Insomma, né le conseguenze del terremoto del 6 febbraio, né la crisi monetaria, né le oltre 200mila inchieste legali aperte per oltraggio al presidente, né l’inflazione al 44 per cento, né la lira turca che ha perso più della metà del suo valore in due anni hanno incrinato le capacità di Erdoğan di restare al potere (dai sondaggi effettuati alla vigilia del primo turno era stato dato perdente). Una sfida contro tutte le previsioni che vedevano la fine del suo “sultanato”. Ora, invece, si avvia verso il terzo mandato quinquennale, dove godrà di poteri praticamente illimitati.

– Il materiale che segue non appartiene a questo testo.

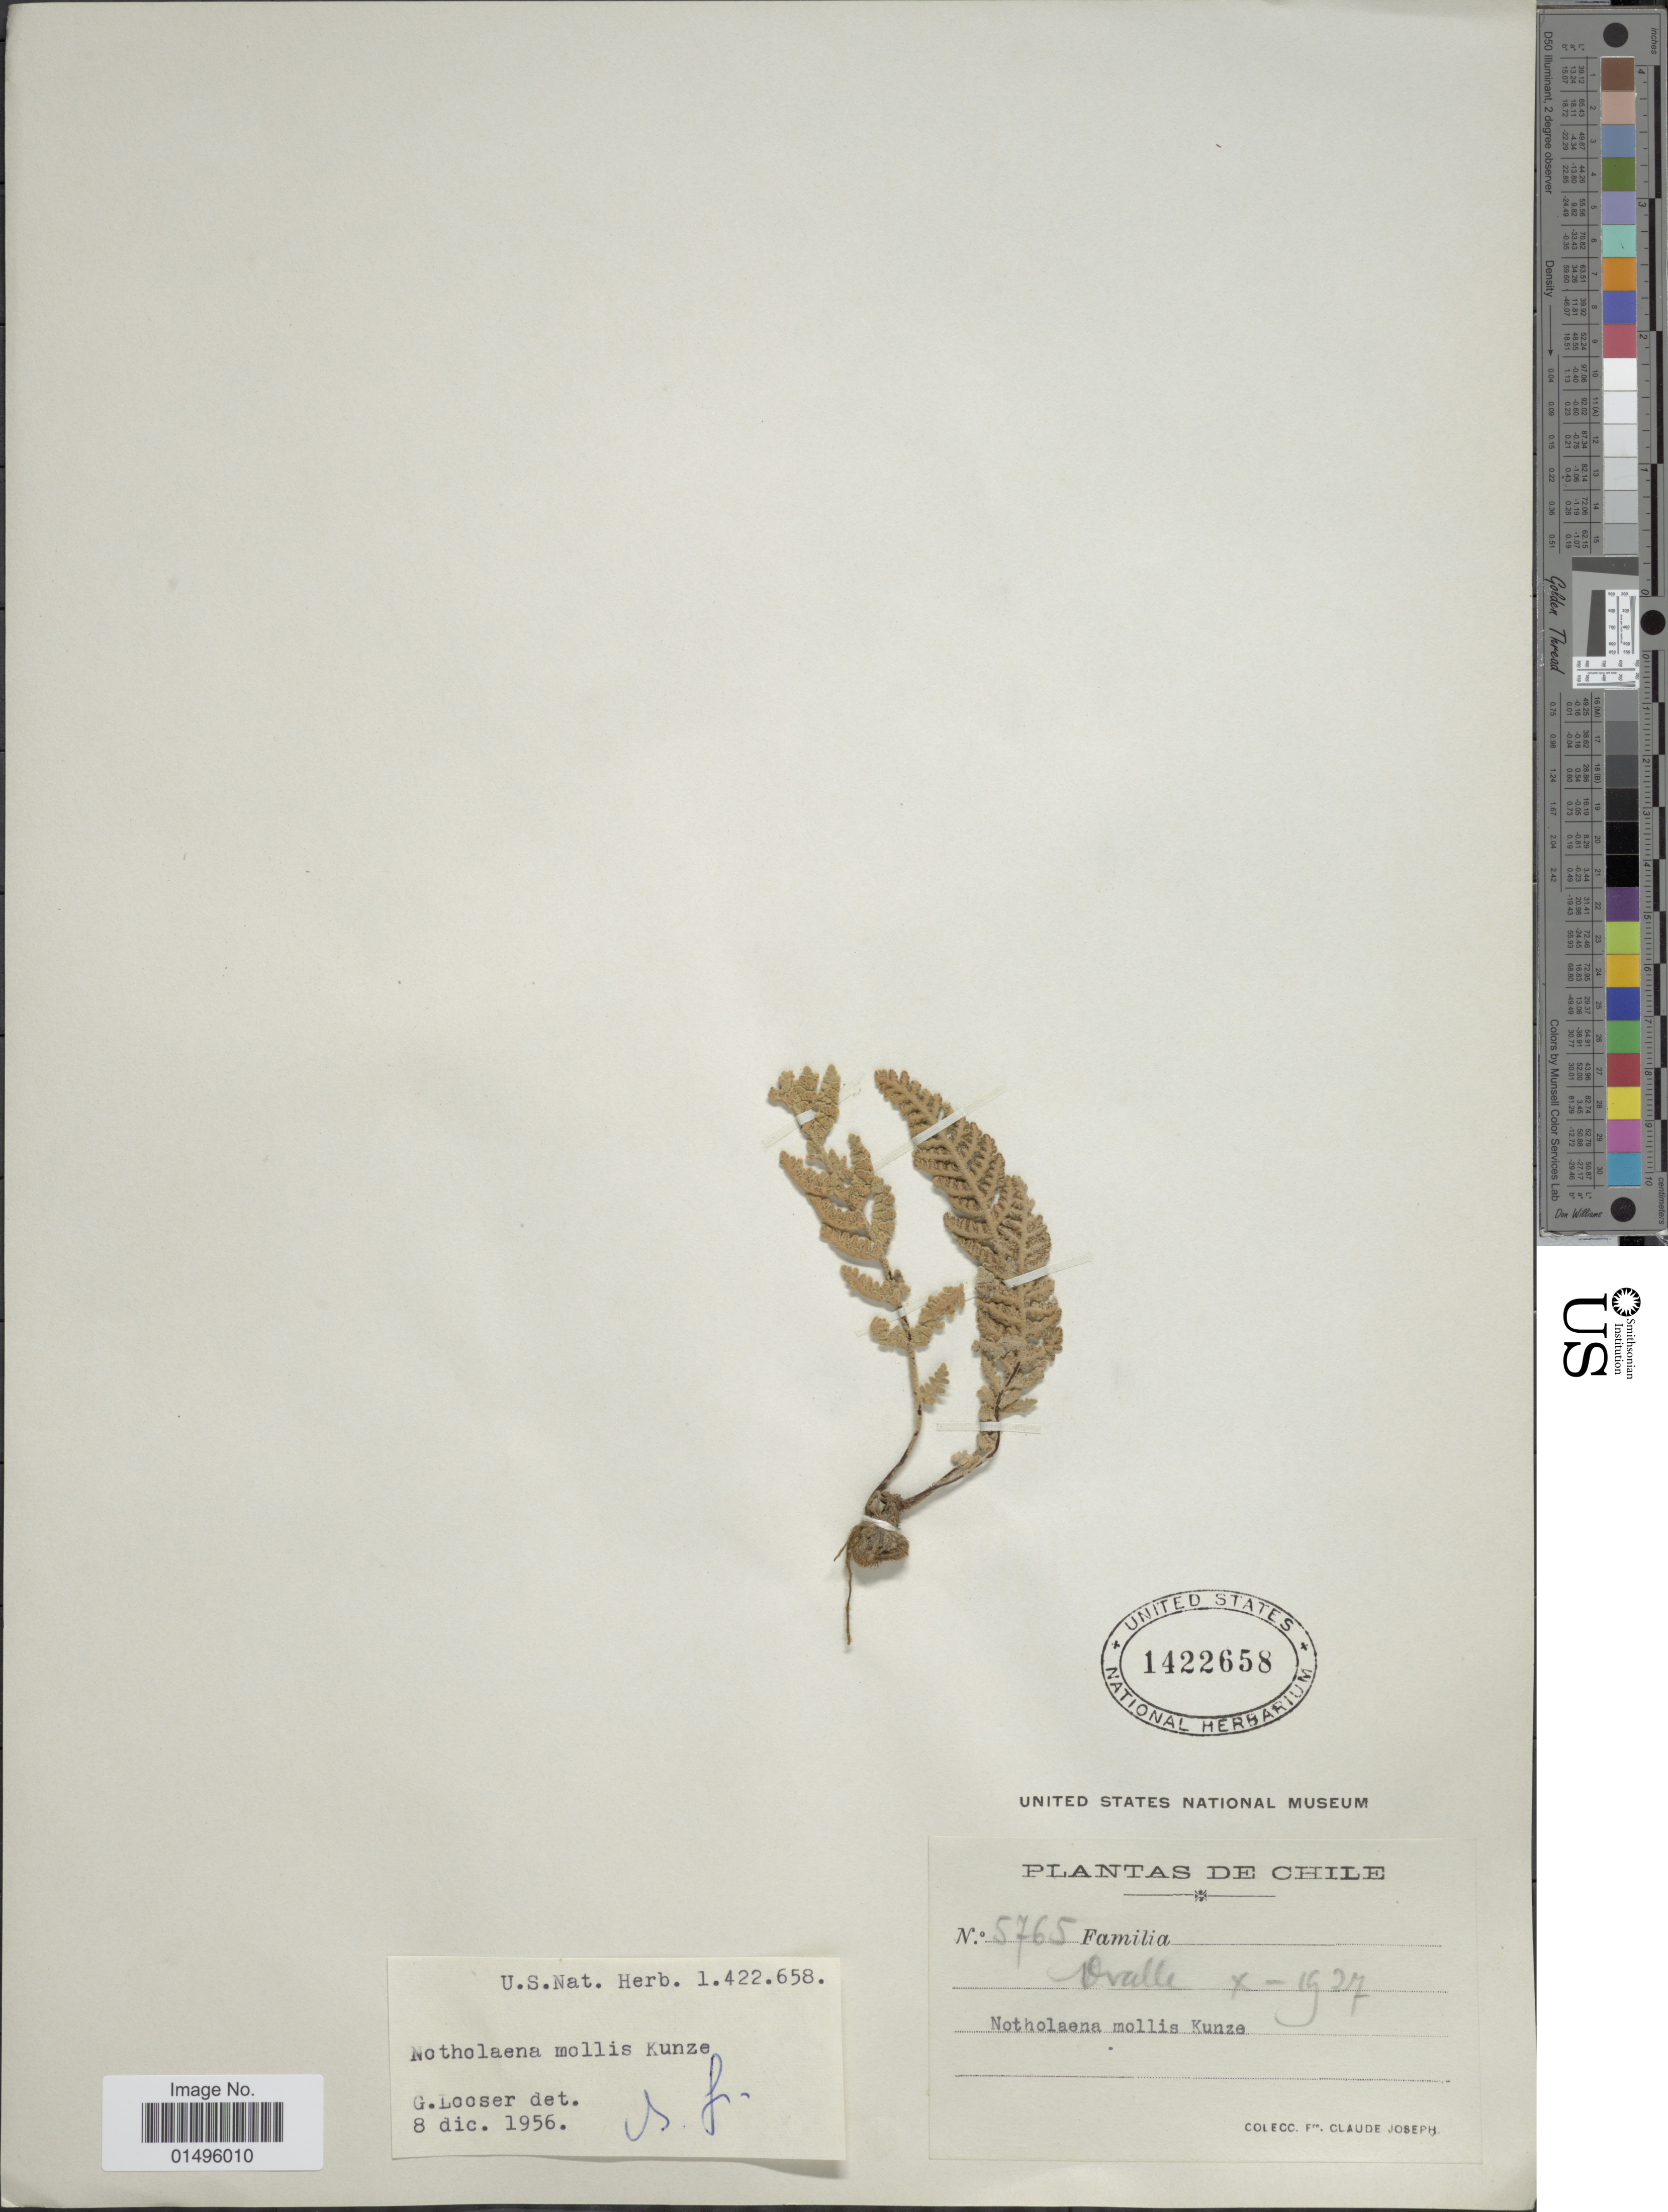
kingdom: Plantae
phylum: Tracheophyta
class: Polypodiopsida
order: Polypodiales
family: Pteridaceae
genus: Notholaena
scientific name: Notholaena mollis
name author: Kunze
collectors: C. Joseph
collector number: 5765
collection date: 1927-10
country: Chile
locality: Chile. Ovalle.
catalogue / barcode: US 1422658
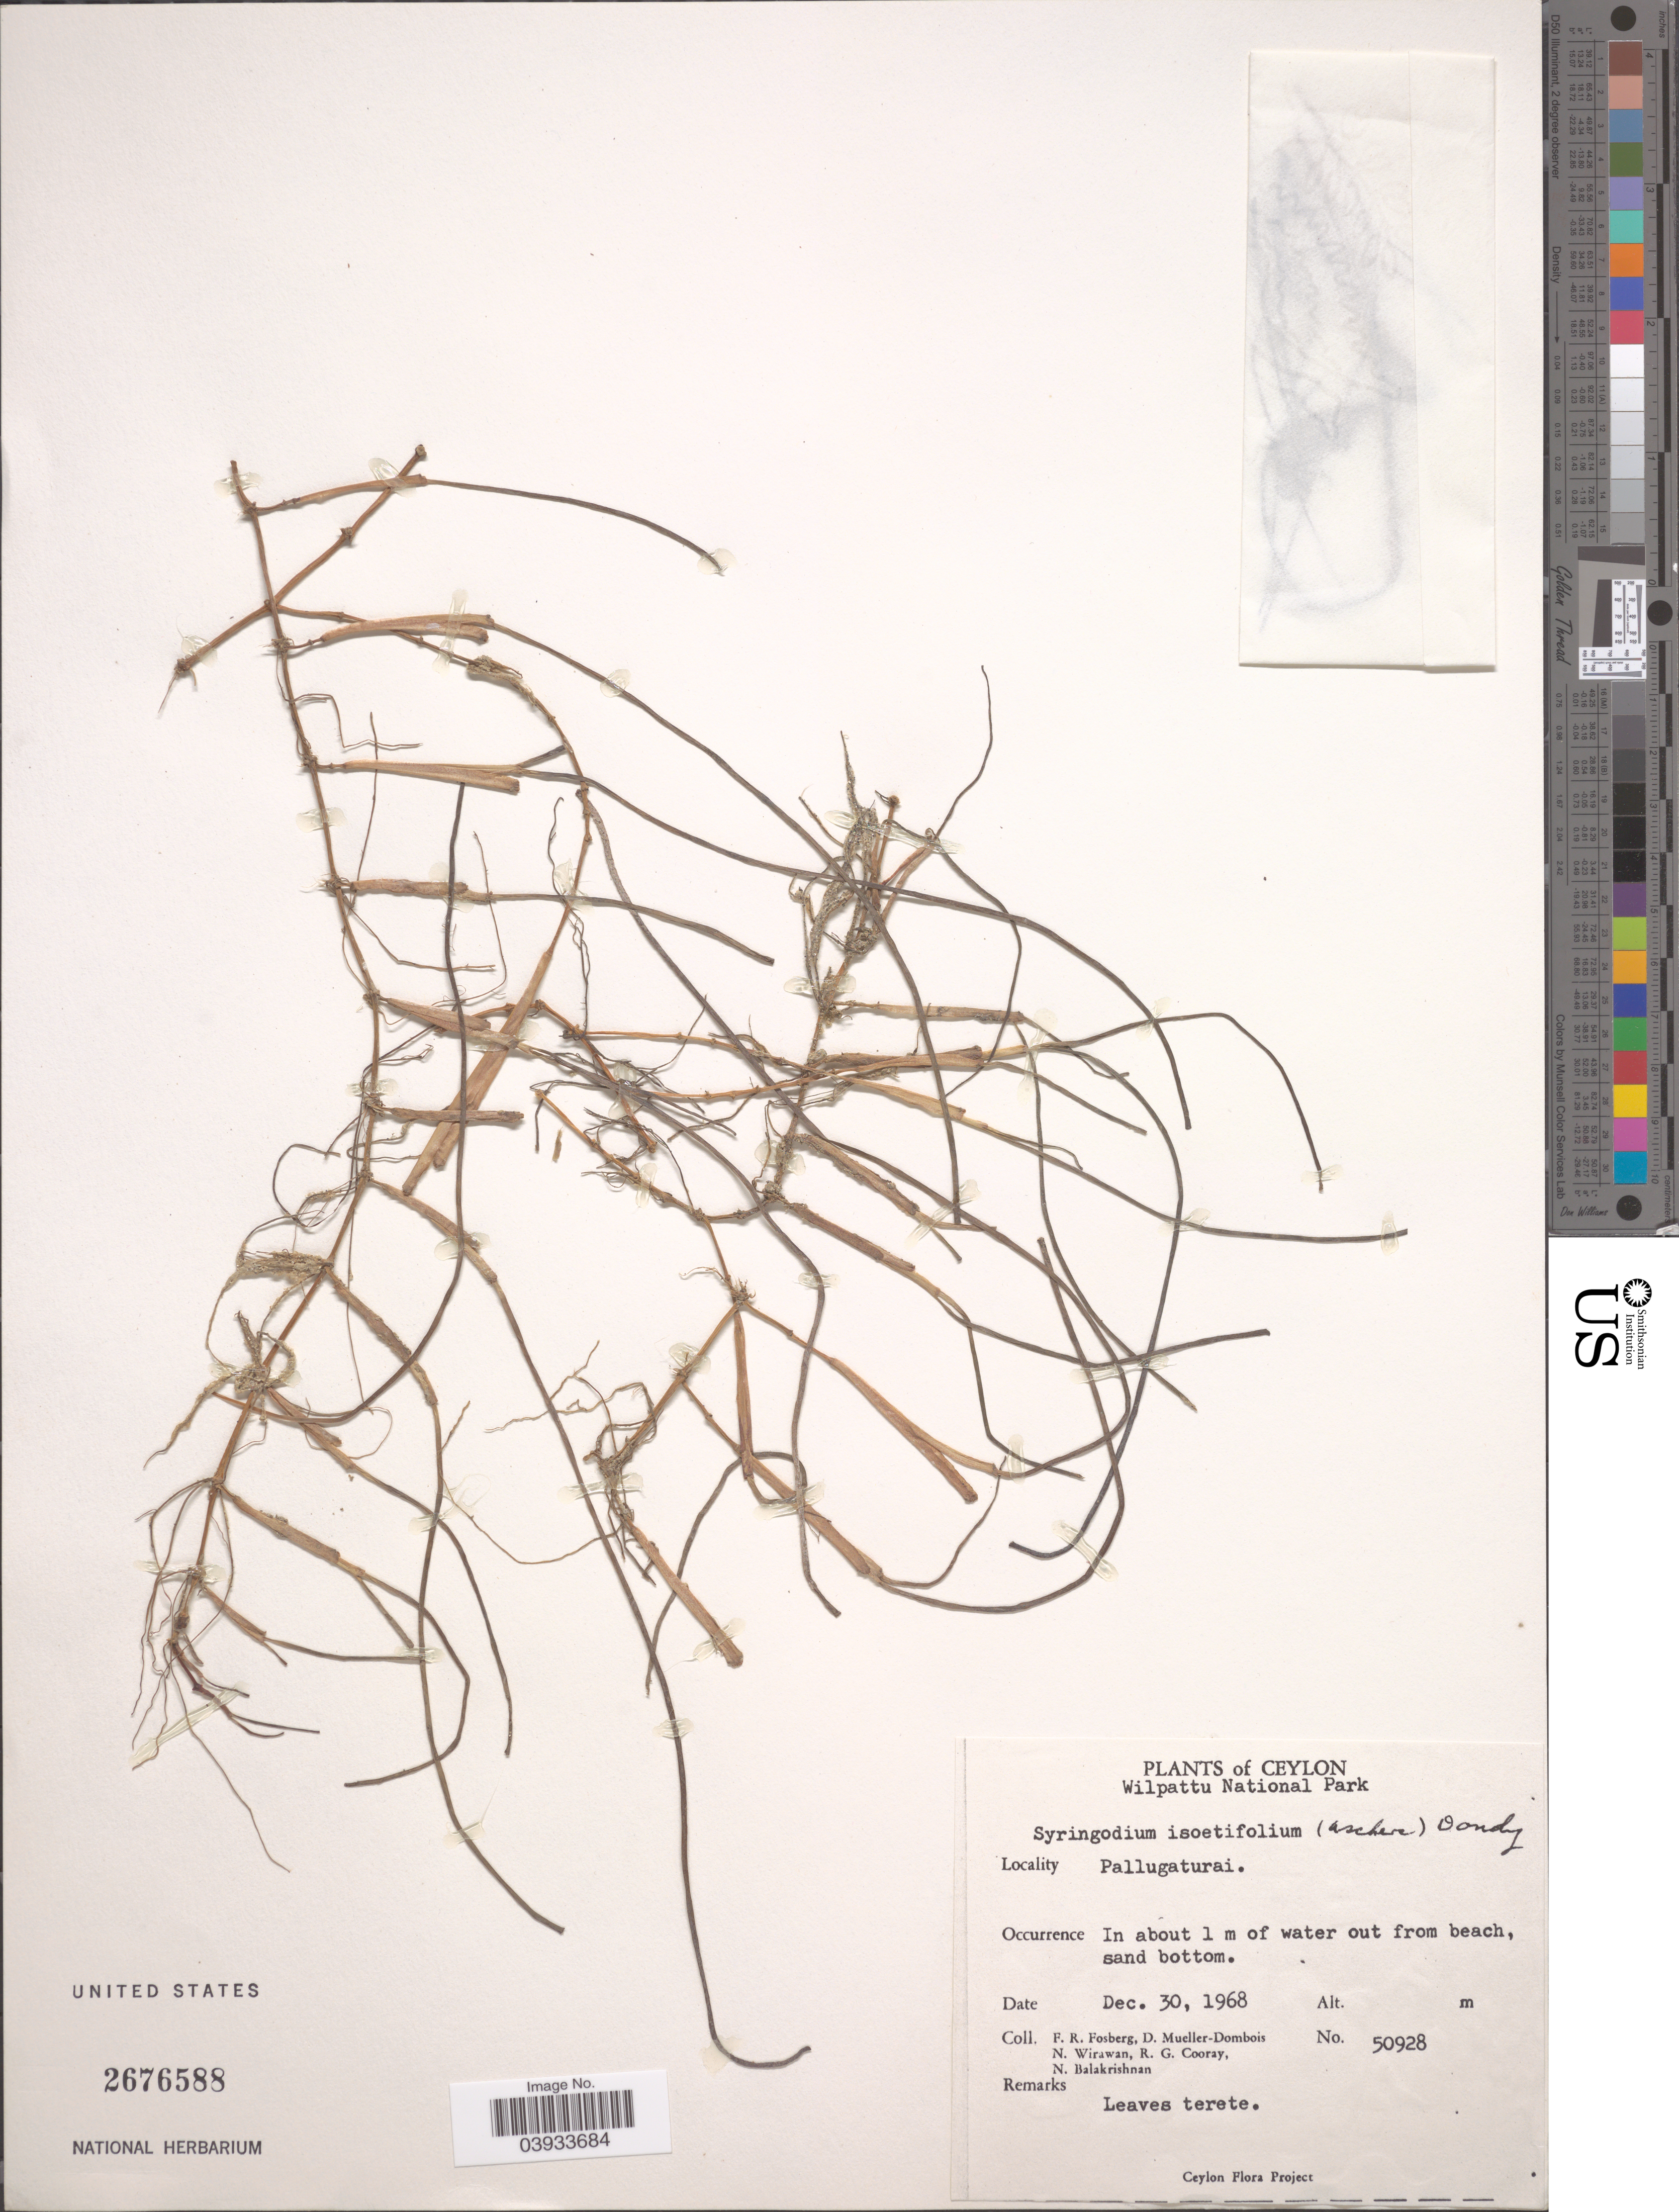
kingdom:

Erdoğan è comunque l’uomo politico più popolare della Turchia dai tempi di Atatürk. Idolatrato dai suoi elettori e odiato dai suoi oppositori, che mal sopportano la “statura da sultano” che si è costruito. È, nonostante tutto, una personalità dominante nella scena politica turca, oltre a essere un personaggio “osservato” nell’ambito internazionale. La realtà è che Erdoğan resterà al potere almeno fino al 2028. Potrà cesellare il profilo della Turchia secondo la sua volontà, che è quella di costruire una Seconda Repubblica che dovrà essere più religiosa, più autocratica, più orientata verso i Paesi del Golfo, verso la Russia e la Cina. Meno verso la Nato e l’Occidente. Si tratta di un equilibrismo complesso, diretto verso un generale riordino geopolitico, in attesa anche che Ankara tolga il veto all’ingresso della Svezia nell’Alleanza atlantica, bloccata dal maggio 2022.